Thelmi Bekker was born in Colesberg in the barren arid lands of the Karoo, and educated in the nearby town of Philippolis, birthplace of Sir Laurens van der Post. Without any formal art training, she began painting as a teenager under the guidance of Rona Steyn, a teacher at the local high school. Thelmi went on to study Library Science at UFS and graduated in 1980. She moved to Harrismith with her husband in 1986 and began painting full time. It was six years before her work, notable for its spirituality and naive interpretation, was shown to the public for the first time by the Crake Gallery in Johannesburg.
Thelmi finds inspiration in the beautiful Eastern Free State around her. With the use of colour and simple forms she seeks to portray the landscape with its blue-gum trees, hills, sheep, windmills and small towns. The works are narrative and colour is used as a means of expression.
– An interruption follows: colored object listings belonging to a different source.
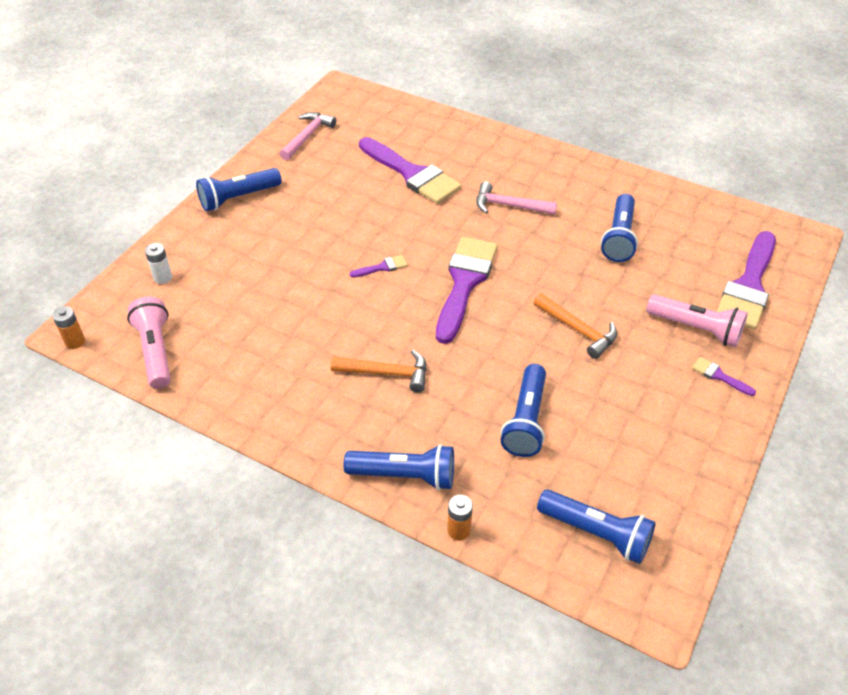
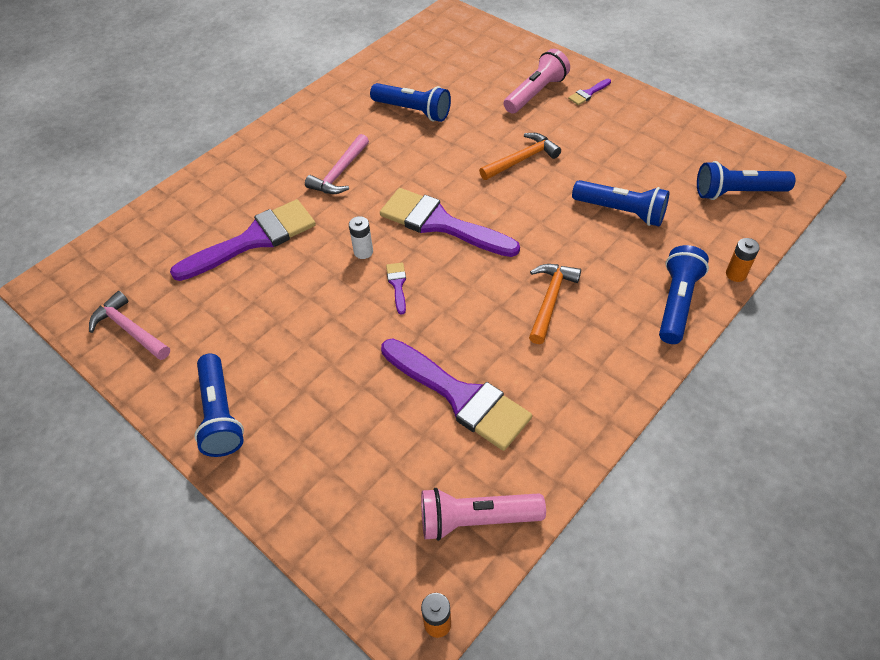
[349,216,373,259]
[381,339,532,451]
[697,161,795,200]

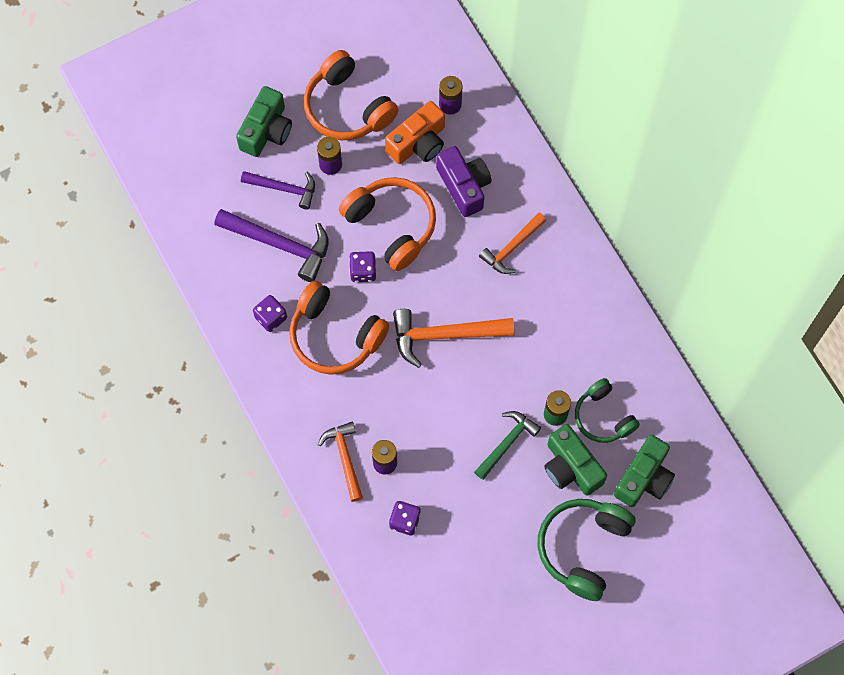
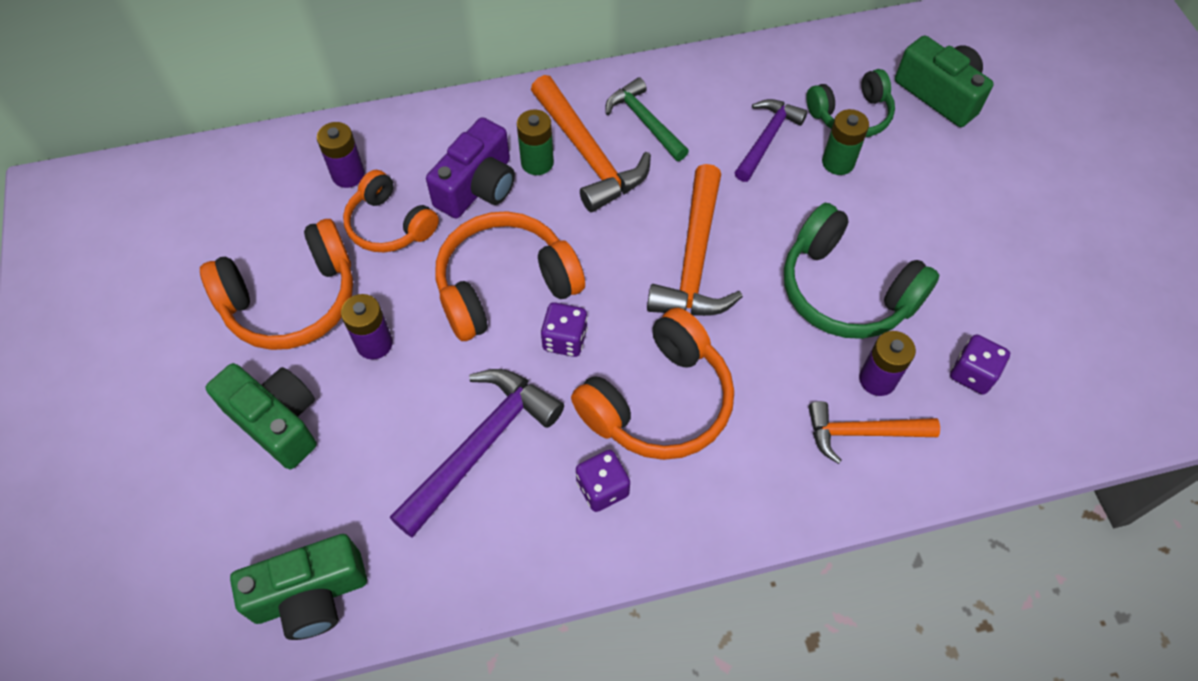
[230,534,367,640]
[343,170,439,253]
[426,117,515,218]
[517,109,554,175]
[531,75,651,212]
[605,77,689,161]
[735,99,808,182]
[784,203,939,339]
Inspired by the style of the British artist, Anora Spence, she uses simplistic symbolism in her paintings, which depict life in rural South Africa. For example, churches have always been the focal point of Karoo towns and villages and her distinctive steeples are inspired by the statues of Helen Martins of Nieu Bethesda
When one looks at Thelmi’s paintings, one is immediately confronted by the spontaneity of her work. There is a childlike honesty in the manner which her images are portrayed. Her work is spiritual and invites a dialogue between the artwork and the viewer. With a lack of perspective and realistic bodily proportion, her paintings are both naive and post-modern. This focuses one’s attention on the figures which lack shadows and have no recession into space. Thelmi has been influenced by the German Expressionists as can be seen in her emotional use of colour and the consequential linear quality in her work, which must be appreciated for its inner beauty.